I was going through a twitter thread last night, where a couple of young Nigerians talked about comedy skits and character stereotyping. You know, Lasisi Elenu with the snapchat lip filter, Ogbeni Adan and his father-son shenanigans, Taaooma and her mom’s slap, and so on. Then someone said ‘I really like what Josh2Funny has done, by introducing different new characters. Juga really cracks me up’.
So I spent a good part of my Sunday going through Josh’s videos. This rather resourceful gentleman has eight characters – mama Felicia, Bro Zakius, TTP, Juga and so on.
Let’s take Juga: A neighborhood lay about who’s been there and done that. He’s now the corner street storyteller, dishing out history notes that are mostly false, often exaggerated, and usually unasked for. He’s upset that everyone seems to leave the area once they make it, never to return. ‘Why can’t we all still be here living as one?’ He asks his friend who wonders loudly what’s wrong with moving up and out of the streets.
We all know a Juga: a ‘friend’ from way back who still plays football at the same field we all gathered 20 years ago; a talkative, braggadocios one who has gin for breakfast, knows everyone’s secrets, and ‘is just about to make it’.
We also know those friends who to be fair to Juga, can’t wait to change their phone number, their names, even their face, once they taste a little success. Once they ‘blow’.
And then we know those who understand the value in straddling the past and the present; in living the streets, even after leaving.
Steve Ayorinde belongs to this last set, and it’s something I find really inspiring.
To be clear: there are many things I like about Steve – his sharp mind, his contrarian views, his love for art and culture, his hard work, and his dedication to supporting his friends and community.
But I’ve known him since the early 2000s when I was a reporter at Encomium, and he a mid-level correspondent at The Punch. Feminar Café, inside LTV 8 in Agidingbi was the close-of-business joint for everyone that mattered in media and entertainment, and I stopped by every night to pass time until traffic subsided. Steve was a regular, along with ‘Yinka Oyedeji, Gbenga Adeyinka, ‘Biodun Kupoluyi, Tunmise Adekunle, and others.
Many people read my music column in Encomium and encouraged me. Steve was one of them. And he never stopped advising me to find my way to a national newspaper.
When he became editor of The Punch, the first arts writer in Nigeria to accomplish that, I was already established at THISDAY where I ran a two-page weekly column in the Sunday newspaper. I ran into him at Visa’s in Opebi, one Sunday night. And he asked whether I was ready to move. I said I’d consider it.
Steve and Olumide Iyanda had tried to get me into Punch after I quit Encomium years earlier. But I failed the Punch English test. Now that my THISDAY column was proving popular, and Steve had become the editor at Punch, perhaps it was time to try again.

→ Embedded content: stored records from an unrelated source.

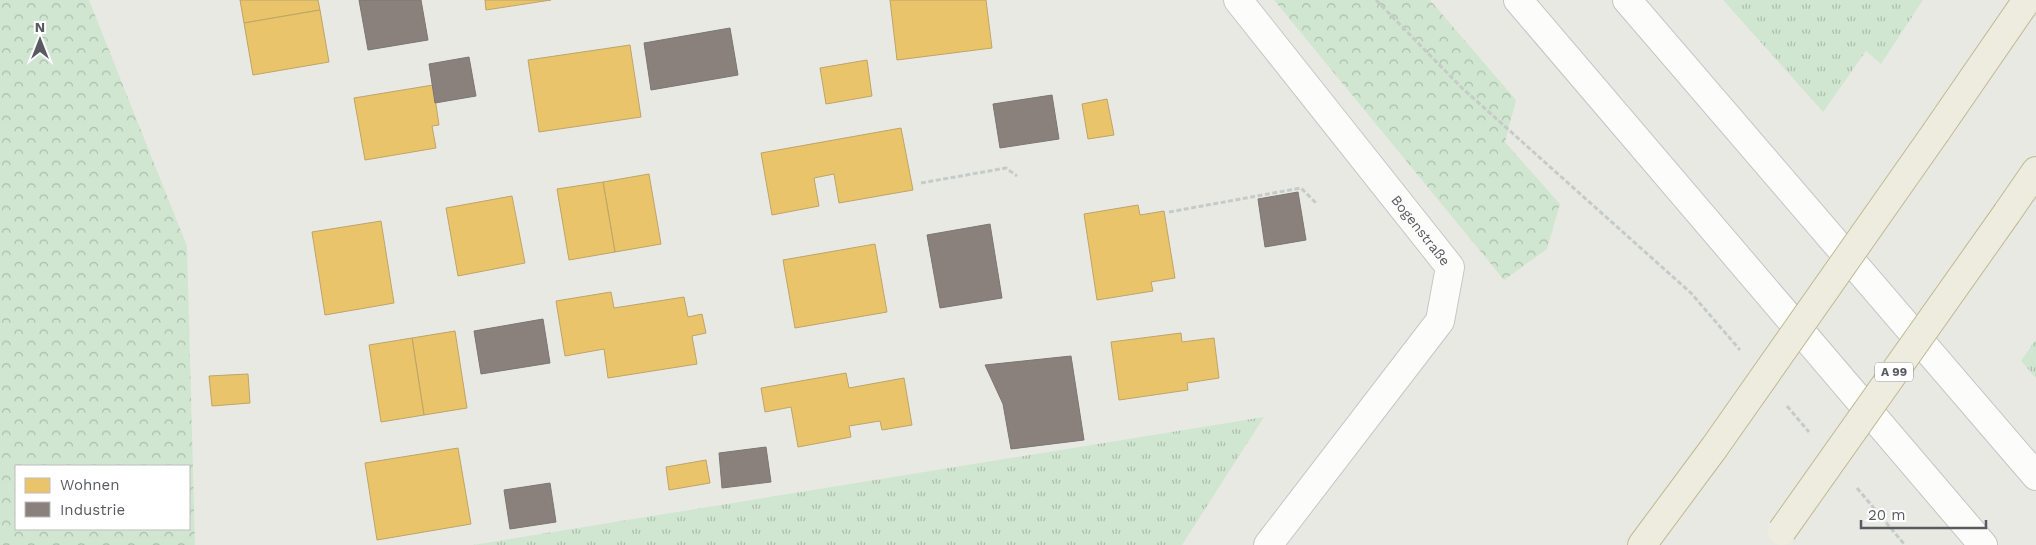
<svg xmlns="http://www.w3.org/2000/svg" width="2036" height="545" viewBox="0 0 2036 545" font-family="'Work Sans',sans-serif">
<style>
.grass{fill:url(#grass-tufts)}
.forest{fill:url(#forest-crowns);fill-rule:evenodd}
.homes{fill:#e9c46a;stroke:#bea467}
.industry{fill:#8a817c;stroke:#7b7674}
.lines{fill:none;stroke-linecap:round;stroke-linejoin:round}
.street-casing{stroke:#c6c7c5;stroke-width:30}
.secondary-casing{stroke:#c4c5c4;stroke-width:30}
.highway-casing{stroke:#c0b991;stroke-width:30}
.path{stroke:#c6cbc8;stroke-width:3;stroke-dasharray:5 2.5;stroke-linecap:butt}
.street{stroke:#fcfcfb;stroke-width:28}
.secondary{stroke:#fcfcfb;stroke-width:28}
.highway{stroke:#edecdf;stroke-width:28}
.highway-bridge-casing{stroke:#c0b991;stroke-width:30;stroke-linecap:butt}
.highway-bridge{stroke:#edecdf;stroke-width:28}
.labels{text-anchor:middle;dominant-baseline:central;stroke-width:5;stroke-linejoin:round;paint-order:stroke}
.shield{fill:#fff;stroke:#8b8c90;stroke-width:1}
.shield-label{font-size:12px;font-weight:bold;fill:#595b61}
.street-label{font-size:14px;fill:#595b61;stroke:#fff}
</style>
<defs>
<pattern id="grass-tufts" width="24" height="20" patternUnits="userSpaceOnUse" patternTransform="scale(1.25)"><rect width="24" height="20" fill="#d0e6d1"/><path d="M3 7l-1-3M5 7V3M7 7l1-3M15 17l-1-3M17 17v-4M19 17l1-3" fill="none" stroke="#acbdad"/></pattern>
<pattern id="forest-crowns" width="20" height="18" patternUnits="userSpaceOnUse" patternTransform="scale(1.25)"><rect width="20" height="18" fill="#d0e6d1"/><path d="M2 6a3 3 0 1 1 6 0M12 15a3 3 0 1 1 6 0" fill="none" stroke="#acbdad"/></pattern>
</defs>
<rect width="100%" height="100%" fill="#e9e9e3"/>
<g class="grass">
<path d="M1723,0H1923L1881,64L1866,51L1823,112Z"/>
<path d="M2036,339V378L2021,361Z"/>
<path d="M1264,417L1182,545H473Z"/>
</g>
<g class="forest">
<path d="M0,0H89L187,246L195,545H0ZM189,466V529H16V466Z"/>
<path d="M1274,0H1430L1516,100L1505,142L1560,204L1547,249L1504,280Z"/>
</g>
<g class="homes">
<path d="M240,0H318L320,10L244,23Z"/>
<path d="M485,0H551L486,10Z"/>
<path d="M890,0H986L992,48L897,60Z"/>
<path d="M320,10L329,62L253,75L244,23Z"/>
<path d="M630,45L641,117L539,132L528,60Z"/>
<path d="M867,60L872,96L826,104L820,68Z"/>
<path d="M433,85L439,125L432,126L436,148L365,160L354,98Z"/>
<path d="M1107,99L1114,135L1088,139L1082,104Z"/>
<path d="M901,128L913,190L839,203L834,174L814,178L819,206L772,215L761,153Z"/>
<path d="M649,174L661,244L615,252L603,182Z"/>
<path d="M603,182L615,252L569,260L557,189Z"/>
<path d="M512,196L525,263L458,276L446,208Z"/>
<path d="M1138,205L1140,215L1164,211L1175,278L1151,282L1153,291L1097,300L1084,214Z"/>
<path d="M381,221L394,303L325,315L312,232Z"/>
<path d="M875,244L887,312L795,328L783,260Z"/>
<path d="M611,292L614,308L684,297L688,317L702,314L706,333L692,336L697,364L608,378L604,349L565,356L556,301Z"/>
<path d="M455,331L467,408L424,415L412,338Z"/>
<path d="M1181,333L1182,342L1214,338L1219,378L1187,383L1188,390L1119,400L1111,342Z"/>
<path d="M412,338L424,415L381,422L369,345Z"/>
<path d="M846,373L849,388L904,378L912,425L882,430L880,421L849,426L851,437L798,447L791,407L765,412L761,388Z"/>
<path d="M248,374L250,403L212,406L209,376Z"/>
<path d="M458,448L471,524L377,540L365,463Z"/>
<path d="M706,460L710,483L669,490L666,467Z"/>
</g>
<g class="industry">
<path d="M359,0H421L428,40L368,50Z"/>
<path d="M730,28L738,75L651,90L644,43Z"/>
<path d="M469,57L476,96L435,103L429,64Z"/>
<path d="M1052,95L1059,139L1000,148L993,104Z"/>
<path d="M1298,192L1306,240L1265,247L1258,199Z"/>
<path d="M990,224L1002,298L940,308L927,235Z"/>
<path d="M543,319L550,363L481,374L474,331Z"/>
<path d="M1071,356L1084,440L1011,449L1003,404L985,365Z"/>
<path d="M766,447L771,482L722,488L719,453Z"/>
<path d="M550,483L556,522L510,529L504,490Z"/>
</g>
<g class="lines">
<defs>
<g id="street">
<path id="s1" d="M1238,0L1450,267L1440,321L1268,545"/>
</g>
<g id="secondary">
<path d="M1518,0L1983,545"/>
<path d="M1627,0L2036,476"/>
</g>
<g id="highway">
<path d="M1936,132L2027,0"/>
<path d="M2007,213L2036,171"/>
<path d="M1642,545L1714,448"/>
</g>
</defs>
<use href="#street" class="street-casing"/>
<use href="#secondary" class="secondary-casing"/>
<use href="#highway" class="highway-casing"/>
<g class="path">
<path d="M1376,0L1462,88L1691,293L1740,350"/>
<path d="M921,183L1006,168L1017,176"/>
<path d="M1169,212L1301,188L1317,204"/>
<path d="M1787,406L1809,432"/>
<path d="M1857,488L1905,545"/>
</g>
<use href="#street" class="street"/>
<use href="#secondary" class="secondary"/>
<use href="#highway" class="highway"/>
<defs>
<g id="highway-bridge">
<path d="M1714,448L1936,132"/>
<path d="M1782,531L2007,213"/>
</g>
</defs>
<use href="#highway-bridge" class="highway-bridge-casing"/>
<use href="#highway-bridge" class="highway-bridge"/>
</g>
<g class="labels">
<rect class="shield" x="1875" y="362.5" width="38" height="19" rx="4"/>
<g class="shield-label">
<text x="1894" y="372">A 99</text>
</g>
<g class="street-label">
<text stroke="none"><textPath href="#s1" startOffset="294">Bogenstraße</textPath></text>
</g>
</g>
<rect x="15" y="465" width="175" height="65" fill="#ffffff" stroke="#bdbdc0"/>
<rect x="25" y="478" width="25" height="15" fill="#e9c46a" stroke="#bdbdc0"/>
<text x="60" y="490" font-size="15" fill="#595b61">Wohnen</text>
<rect x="25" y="502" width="25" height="15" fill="#8a817c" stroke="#bdbdc0"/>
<text x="60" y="515" font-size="15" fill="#595b61">Industrie</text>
<g transform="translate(40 40)" stroke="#ffffff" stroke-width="4" paint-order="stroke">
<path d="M0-4L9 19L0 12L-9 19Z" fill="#595b61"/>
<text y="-8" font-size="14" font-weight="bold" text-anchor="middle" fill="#595b61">N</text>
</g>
<path d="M1861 520v8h125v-8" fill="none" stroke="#595b61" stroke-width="2.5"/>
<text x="1868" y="520" font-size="15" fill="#595b61" stroke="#ffffff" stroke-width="4" paint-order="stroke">20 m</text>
</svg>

Few things come close to the feeling of satisfaction that swept over me when the Punch letter came. A company that refused to hire me because I failed their English test was now writing and requesting for me to be a paid external columnist, writing just two pages every week, with no need to show up at the office, and with a pay that was three times what THISDAY was offering me to become a full time employee. Steve did that. And the day my column e-Punch debuted, he put my photograph on the newspaper’s cover
I know you’ll hear similar stories from many of his friends and colleagues, so I will not bore you with more from my own personal file.

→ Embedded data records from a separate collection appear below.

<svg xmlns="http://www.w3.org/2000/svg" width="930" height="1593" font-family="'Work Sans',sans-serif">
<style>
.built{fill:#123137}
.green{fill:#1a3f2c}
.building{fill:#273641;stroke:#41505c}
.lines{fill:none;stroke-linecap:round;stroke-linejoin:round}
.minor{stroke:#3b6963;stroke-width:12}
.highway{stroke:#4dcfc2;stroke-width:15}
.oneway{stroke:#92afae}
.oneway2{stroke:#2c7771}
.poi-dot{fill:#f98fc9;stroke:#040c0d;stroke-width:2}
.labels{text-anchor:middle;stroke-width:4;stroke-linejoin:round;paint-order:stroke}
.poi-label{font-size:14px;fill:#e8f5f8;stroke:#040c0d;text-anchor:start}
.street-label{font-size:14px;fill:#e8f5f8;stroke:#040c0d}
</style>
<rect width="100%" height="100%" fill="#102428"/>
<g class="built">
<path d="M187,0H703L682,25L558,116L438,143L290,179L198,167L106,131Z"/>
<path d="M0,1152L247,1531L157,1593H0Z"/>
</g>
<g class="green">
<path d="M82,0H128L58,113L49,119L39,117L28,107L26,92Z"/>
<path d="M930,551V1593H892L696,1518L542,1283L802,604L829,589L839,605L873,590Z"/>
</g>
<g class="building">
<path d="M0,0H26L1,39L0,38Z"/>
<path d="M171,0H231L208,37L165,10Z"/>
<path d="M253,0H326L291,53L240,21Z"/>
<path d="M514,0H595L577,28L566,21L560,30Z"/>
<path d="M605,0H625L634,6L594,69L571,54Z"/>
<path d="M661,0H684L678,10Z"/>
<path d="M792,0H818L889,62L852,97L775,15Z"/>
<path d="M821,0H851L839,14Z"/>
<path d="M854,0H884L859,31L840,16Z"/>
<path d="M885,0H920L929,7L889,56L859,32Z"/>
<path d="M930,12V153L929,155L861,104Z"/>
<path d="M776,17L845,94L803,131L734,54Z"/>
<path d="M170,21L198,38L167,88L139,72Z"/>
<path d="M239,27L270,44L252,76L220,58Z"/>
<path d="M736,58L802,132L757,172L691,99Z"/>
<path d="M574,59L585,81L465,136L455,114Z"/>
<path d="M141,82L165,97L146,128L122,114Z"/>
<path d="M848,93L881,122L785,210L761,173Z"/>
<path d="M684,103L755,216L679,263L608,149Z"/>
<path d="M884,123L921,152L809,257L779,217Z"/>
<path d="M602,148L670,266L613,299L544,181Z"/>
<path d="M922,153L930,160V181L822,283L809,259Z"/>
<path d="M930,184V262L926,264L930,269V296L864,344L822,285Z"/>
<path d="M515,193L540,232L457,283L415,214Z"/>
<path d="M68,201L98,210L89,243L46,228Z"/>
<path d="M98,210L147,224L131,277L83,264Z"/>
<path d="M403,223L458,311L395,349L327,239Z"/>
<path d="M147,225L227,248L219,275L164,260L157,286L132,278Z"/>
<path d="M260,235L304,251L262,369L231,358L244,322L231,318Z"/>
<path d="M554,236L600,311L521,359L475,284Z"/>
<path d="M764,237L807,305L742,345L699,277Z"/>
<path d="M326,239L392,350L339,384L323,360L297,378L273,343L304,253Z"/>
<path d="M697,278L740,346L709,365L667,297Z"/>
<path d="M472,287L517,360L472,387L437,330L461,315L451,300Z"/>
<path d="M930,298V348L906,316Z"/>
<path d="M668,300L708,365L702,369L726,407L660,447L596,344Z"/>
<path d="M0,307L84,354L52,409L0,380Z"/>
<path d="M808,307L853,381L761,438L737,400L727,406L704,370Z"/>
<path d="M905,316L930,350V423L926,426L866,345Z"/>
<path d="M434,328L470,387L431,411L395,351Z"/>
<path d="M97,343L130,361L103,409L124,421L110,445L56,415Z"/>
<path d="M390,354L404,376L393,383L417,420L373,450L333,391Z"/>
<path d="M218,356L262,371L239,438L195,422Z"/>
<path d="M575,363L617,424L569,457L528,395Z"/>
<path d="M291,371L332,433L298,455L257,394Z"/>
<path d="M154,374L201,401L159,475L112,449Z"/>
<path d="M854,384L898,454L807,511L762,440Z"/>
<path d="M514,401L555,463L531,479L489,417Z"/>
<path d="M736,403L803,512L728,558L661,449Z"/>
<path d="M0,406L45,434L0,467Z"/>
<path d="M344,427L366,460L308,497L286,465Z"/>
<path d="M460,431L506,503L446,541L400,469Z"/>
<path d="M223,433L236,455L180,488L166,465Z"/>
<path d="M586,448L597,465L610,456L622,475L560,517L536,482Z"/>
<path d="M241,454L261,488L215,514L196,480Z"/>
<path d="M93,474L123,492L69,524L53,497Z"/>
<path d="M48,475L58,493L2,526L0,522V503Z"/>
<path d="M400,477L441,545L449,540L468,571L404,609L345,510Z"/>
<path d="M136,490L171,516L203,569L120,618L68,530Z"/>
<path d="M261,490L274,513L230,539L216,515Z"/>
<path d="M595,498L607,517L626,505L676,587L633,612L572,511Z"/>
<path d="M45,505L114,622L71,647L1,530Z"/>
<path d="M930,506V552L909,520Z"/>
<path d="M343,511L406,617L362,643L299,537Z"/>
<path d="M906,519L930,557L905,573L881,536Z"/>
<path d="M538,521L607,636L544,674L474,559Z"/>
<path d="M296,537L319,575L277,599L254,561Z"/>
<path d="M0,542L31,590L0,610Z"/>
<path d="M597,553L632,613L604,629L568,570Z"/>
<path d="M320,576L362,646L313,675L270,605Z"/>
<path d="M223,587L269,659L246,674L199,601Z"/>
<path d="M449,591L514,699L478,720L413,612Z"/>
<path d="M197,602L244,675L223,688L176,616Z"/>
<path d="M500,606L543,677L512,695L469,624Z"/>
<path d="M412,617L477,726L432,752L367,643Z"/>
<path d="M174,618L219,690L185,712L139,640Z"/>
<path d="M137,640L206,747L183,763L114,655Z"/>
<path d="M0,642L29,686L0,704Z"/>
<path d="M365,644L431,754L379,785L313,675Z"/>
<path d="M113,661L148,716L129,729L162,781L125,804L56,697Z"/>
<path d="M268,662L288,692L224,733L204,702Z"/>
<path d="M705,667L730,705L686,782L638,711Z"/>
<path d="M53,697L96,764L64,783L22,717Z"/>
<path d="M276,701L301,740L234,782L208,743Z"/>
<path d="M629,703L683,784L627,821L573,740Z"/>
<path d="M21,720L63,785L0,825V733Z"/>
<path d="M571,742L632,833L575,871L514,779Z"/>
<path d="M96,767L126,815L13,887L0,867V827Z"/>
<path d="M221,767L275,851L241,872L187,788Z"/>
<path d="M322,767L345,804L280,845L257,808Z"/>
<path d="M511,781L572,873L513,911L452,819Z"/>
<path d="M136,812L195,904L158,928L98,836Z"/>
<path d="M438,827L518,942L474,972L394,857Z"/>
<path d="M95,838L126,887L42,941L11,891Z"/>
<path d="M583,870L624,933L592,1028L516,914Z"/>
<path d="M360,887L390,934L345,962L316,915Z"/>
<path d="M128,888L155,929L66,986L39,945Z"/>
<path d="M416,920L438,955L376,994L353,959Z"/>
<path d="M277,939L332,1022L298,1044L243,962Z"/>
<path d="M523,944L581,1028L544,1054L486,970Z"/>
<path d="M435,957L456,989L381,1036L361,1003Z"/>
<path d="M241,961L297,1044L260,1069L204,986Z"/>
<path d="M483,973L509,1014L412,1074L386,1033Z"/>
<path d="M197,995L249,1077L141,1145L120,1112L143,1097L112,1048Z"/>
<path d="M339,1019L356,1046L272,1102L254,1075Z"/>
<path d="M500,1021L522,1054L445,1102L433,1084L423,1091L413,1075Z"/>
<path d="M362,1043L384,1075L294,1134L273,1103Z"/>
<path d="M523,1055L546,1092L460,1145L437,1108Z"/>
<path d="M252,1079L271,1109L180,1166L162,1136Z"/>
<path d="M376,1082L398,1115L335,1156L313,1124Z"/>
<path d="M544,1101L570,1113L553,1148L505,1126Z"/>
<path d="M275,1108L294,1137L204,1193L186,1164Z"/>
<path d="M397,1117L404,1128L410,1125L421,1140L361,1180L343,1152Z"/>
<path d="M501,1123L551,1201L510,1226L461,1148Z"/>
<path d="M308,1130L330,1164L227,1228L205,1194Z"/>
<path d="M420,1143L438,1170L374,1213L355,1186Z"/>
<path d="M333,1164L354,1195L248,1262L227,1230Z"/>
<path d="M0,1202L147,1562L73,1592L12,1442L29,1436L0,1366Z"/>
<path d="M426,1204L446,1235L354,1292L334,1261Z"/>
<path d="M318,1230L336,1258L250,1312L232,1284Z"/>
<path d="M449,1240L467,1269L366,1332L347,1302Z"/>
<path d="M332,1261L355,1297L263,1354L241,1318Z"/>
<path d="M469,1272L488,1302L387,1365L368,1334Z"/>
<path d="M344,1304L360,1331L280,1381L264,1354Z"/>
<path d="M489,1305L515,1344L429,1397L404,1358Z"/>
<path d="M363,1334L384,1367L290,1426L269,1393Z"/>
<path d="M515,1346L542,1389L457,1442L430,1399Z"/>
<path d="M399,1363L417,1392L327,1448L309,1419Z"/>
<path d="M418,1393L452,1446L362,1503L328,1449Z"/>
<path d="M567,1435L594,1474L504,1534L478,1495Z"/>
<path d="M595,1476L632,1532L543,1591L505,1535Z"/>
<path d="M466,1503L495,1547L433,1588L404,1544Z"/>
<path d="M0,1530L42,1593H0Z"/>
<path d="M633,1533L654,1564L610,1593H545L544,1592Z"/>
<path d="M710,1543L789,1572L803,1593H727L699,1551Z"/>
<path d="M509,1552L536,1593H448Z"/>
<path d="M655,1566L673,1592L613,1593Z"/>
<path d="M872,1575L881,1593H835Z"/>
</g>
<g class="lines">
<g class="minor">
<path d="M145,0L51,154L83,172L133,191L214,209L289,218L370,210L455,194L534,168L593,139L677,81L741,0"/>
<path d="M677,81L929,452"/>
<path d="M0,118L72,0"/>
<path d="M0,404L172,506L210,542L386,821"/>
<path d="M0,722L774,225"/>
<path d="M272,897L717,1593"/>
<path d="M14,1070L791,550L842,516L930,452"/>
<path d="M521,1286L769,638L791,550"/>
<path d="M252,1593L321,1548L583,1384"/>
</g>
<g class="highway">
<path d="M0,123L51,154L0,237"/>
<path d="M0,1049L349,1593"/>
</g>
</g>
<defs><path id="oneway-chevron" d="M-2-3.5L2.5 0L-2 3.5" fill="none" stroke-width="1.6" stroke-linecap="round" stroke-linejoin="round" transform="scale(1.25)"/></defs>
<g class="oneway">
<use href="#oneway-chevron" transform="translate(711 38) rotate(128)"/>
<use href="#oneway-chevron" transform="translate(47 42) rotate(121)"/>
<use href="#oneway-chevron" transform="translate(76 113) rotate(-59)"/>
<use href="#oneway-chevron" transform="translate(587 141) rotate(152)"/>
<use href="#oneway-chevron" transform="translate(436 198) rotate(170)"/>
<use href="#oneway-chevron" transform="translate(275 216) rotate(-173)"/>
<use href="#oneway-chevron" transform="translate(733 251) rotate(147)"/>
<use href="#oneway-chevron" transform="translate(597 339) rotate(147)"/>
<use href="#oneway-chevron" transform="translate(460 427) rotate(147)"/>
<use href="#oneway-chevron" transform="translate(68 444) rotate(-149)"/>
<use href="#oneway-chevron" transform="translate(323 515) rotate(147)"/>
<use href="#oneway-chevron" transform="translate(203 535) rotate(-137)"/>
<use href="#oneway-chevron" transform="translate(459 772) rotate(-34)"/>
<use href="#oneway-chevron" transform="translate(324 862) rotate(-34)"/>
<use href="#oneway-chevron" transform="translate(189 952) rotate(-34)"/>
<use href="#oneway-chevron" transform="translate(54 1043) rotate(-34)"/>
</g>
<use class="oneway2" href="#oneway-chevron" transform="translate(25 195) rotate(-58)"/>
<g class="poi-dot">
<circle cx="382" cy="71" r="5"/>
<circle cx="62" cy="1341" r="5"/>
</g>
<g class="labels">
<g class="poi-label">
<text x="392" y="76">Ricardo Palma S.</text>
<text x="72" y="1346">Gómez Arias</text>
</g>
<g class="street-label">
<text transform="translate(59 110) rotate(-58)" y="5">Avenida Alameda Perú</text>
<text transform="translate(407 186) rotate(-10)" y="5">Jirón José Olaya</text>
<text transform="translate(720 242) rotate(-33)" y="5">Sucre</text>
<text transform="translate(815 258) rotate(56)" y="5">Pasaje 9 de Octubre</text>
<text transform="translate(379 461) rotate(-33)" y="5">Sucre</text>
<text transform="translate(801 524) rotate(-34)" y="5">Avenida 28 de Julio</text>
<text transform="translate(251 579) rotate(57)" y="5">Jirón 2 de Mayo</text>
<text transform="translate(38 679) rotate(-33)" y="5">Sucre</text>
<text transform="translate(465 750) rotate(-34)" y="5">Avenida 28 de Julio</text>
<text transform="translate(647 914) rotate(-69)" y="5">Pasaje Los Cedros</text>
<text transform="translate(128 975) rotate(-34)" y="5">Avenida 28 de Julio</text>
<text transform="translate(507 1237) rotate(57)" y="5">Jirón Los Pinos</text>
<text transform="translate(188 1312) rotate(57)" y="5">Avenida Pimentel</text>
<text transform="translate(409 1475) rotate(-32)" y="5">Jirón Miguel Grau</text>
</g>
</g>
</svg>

But I wish Juga would have spent time with Steve when he became a commissioner in the Lagos State government and in Nigerian parlance, ‘a big man’. Every time I had cause to see him (at night of course), Steve would pick the same places he hung out while he was a newspaper editor. He would be in the company of the same old friends, he would often drive himself.
Steve Ayorinde was first Commissioner for Information, and later Commissioner for Tourism and Culture, in Lagos State, from 2015 to 2019. But if no one told you, you’d think he was still an art editor at The Guardian or The Punch.
I know he would have had to join other communities and familiarise with other constituencies. But each time I turned round to look, he was steadfast in his devotion to his first constituency: media, arts and culture. He was unrepentant in his commitment to friends of yore. And he was stubborn about maintaining his simple, stable, even if nocturnal lifestyle.
I don’t believe in the concept of ‘no new friends’. But I also don’t support discarding your old friends just because of a change in your status. And Steve was the first person to really show me that one could have both.
I believe that’s why it was really easy for him to fit back into his old life, once it was time to leave government. One of the key reasons why people would kill to remain in public office, apart from the apparent and perceived benefits, is that there’s really nowhere to go back to. They’ve ruined old relationships. Cut everyone off, and built a new life around the corridors of power. How would they confront men like Juga?
For Steve it wasn’t a problem at all. In fact, Juga would rather die than mention him as one of those who ‘forget boys for area’.
There’s a lesson there for me, and I hope you find one too, as we all wish this remarkably strange gentleman a very happy 50th birthday.